Janelle McDowell, Reporter

For teaching the longest at U-High, Michael Sondgeroth and Lester Hampton have impacted this school and the people within it.

“It was just the expectations here, the same expectations we put on our students, are placed on our faculty,” math teacher Mi Sondgeroth said. “We expect our students to be the best and the same is expected of our faculty.”

Sondgeroth previously worked as a TCH student before applying as a teacher. He was very impressed by the people he worked with and had mentors that made his transition easy.

“I student taught here, and that gave me an opportunity to see what a great school it was. I was open to the opportunity of teaching here,” Hampton said.

Hampton also student taught at U-High before applying, and this was his first career job after college.

In an interview, Markert described Sondgeroth as being this school’s “resident historian.”

“[Sondgeroth’s] impacted U-High in so many ways. He knows the entire history about basically everything related to U-High,” principal Andrea Markert said.

After being through so many years and changes, Sondgeroth provides a unique perspective. He knows the importance of each tradition and event.

“He does a lot of things that people probably don’t notice the importance of. I’m even talking about outside of the classroom,” assistant principal Steve Evans said.

Outside of the classroom, Sondgeroth reads names at graduation every year and even runs the practice for it. He also is the club sponsor for U-Build.

“I’ve seen how much work and time he puts into U-Build, it really means something to him,” senior Anna Rodriguez said.

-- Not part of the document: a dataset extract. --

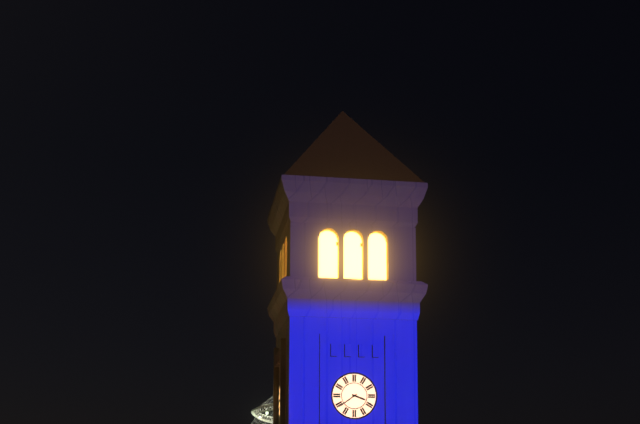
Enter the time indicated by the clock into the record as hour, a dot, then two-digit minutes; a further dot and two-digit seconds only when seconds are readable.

Hampton also impacts U-High outside of the classroom.

“He’s really pushed us as a team and he always wants us to improve and get better. He’s pushed me to become a better runner,” senior Jack Franklin said.

Many runners are appreciative of Hampton’s coaching. Markert saw this on social media.

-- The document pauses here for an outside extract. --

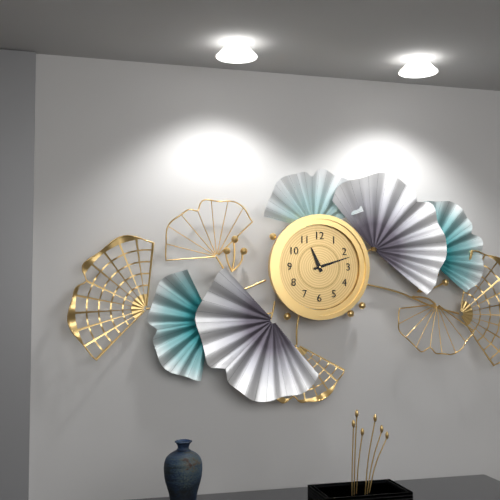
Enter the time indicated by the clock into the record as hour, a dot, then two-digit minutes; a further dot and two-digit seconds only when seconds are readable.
11.12
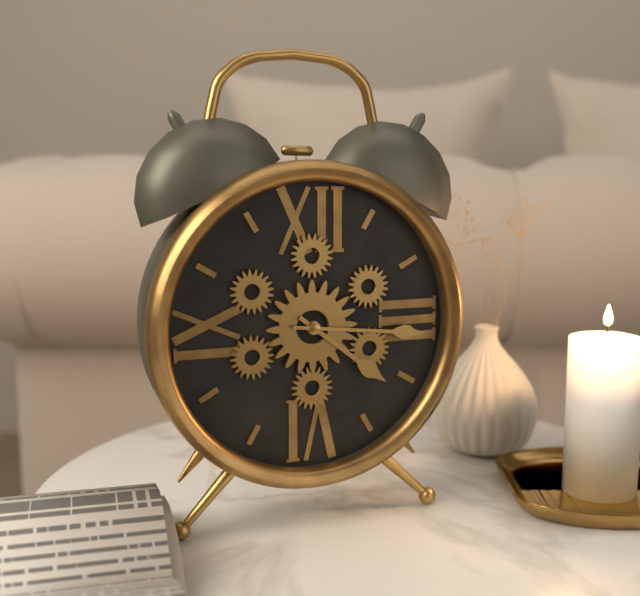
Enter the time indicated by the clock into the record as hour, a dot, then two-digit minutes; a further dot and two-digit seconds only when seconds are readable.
4.16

“I saw on the U-High Facebook post how so many of his previous runners posted about how he had changed their lives,” Markert said. “I think that pretty much encompasses everything about him.”

Evans has also seen Hampton’s impact personally.

“You have to think about the hundreds and hundreds and hundreds of students that he’s impacted. He care. He truly cares; it’s not just words,” Evans said.

As much as U-High has been impacted by Sondgeroth and Hampton, it’s made a big impact on them as well.

“Even though it’s been my only job, I’ve been to a lot of schools. Just the way that things operate here, the way that the teachers interact with the students and the way the students interact with the teachers, I think it’s just different,” Hampton said.

Hampton places a huge emphasis on interactions between students and teachers. His advice is to get to know students and show them that you really care for them.

“When I do walk out that door for the last time, it’s going to be emotional,” Hampton said. “But it’s also going to be an opportunity to look back on my time here with some really, really fun memories, memories that I won’t forget.”